- Uttarahalli
- Coordinates: 12°54′20.83″N 77°32′33.50″E﻿ / ﻿12.9057861°N 77.5426389°E
- Country: India
- State: Karnataka
- District: Bangalore

Population (2001)
- • Total: 10,467

Languages
- • Official: Kannada
- Time zone: UTC+5:30 (IST)
- PIN: 560061
- Telephone code: 91-80
- Vehicle registration: KA 41

= Uttarahalli =

Uttarahalli is a southern suburb of Bangalore in the Indian state of Karnataka. It has grown quickly in the last 15-20 years and is now considered a popular area for families due to its connectivity and relatively calmer environment as compared to Central Bangalore.

It is located in the southwestern part of Bengaluru.
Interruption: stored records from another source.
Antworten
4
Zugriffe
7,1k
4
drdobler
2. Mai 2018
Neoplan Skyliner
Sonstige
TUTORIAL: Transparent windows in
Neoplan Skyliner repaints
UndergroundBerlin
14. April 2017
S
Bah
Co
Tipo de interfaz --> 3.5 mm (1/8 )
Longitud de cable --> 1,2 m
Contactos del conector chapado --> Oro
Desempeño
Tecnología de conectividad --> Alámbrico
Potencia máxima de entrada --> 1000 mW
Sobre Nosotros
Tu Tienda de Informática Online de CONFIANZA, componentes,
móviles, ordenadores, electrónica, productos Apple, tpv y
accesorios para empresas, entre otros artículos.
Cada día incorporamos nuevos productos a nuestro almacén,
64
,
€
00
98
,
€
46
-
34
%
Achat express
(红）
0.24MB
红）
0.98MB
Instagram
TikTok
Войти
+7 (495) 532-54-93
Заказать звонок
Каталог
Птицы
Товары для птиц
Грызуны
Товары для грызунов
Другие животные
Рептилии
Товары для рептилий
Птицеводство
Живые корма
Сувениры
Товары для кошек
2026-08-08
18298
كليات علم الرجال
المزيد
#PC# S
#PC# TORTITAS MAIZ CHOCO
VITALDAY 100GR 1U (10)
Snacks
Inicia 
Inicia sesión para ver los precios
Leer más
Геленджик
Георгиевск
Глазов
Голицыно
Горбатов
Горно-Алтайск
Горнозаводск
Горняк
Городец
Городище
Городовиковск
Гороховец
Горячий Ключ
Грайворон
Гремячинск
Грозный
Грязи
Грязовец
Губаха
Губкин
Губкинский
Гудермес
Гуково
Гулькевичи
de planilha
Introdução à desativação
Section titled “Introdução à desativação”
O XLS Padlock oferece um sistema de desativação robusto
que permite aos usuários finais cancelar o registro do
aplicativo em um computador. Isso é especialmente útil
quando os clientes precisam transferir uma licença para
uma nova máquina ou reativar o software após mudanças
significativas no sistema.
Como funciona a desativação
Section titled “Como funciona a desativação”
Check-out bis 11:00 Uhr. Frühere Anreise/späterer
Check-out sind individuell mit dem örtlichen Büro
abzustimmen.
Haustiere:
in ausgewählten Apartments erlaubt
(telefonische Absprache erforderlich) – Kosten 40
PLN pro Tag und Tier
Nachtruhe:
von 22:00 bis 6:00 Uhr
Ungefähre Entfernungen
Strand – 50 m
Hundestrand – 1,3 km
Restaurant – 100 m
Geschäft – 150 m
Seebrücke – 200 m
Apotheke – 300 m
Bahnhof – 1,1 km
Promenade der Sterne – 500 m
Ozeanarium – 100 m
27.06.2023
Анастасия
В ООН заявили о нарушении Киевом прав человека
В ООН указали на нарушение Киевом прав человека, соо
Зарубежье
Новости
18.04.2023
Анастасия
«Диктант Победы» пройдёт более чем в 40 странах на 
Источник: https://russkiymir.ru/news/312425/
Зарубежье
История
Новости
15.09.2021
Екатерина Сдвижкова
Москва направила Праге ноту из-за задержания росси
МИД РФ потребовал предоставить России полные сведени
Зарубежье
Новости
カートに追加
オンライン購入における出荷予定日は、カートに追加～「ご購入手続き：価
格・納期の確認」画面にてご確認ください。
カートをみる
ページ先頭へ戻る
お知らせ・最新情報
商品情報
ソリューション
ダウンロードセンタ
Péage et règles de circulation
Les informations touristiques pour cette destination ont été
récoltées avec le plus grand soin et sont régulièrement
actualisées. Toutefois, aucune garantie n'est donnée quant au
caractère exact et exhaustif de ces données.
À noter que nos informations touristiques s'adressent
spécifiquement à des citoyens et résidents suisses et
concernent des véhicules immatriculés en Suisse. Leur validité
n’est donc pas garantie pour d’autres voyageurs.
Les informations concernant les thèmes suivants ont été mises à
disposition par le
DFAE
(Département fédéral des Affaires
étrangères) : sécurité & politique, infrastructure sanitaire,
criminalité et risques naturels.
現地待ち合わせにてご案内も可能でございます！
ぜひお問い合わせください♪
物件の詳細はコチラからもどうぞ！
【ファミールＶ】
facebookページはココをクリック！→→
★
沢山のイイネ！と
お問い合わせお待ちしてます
It is proximal to areas such as Banashankari, Padmanabhanagar, Kengeri, Rajarajeshwari Nagar and Kumaraswamy Layout. Some of its sub areas include- Chikkalsandra, KSRTC Layout, Subramanyapura, Poornapragna Layout, Ramanjaneya Nagar, Arehalli, Kodipura and Vasanthapura.

Some famous temples here are Sri Subramanya Swamy Temple, Subramanyapura and the Vasantha Vallabharaya Swamy Temple, Vasanthpura.

==Demographics==
As of 2001 India census, Uttarahalli had a population of 10,467. Males constitute 52% of the population and females 48%. Uttarahalli has an average literacy rate of 67%, higher than the national average of 59.5%: male literacy is 73%, and female literacy is 61%. In Uttarahalli, 13% of the population is under 6 years of age. It was India's largest electoral constituency. One of the prominent areas of Uttarahalli is Subramanyapura.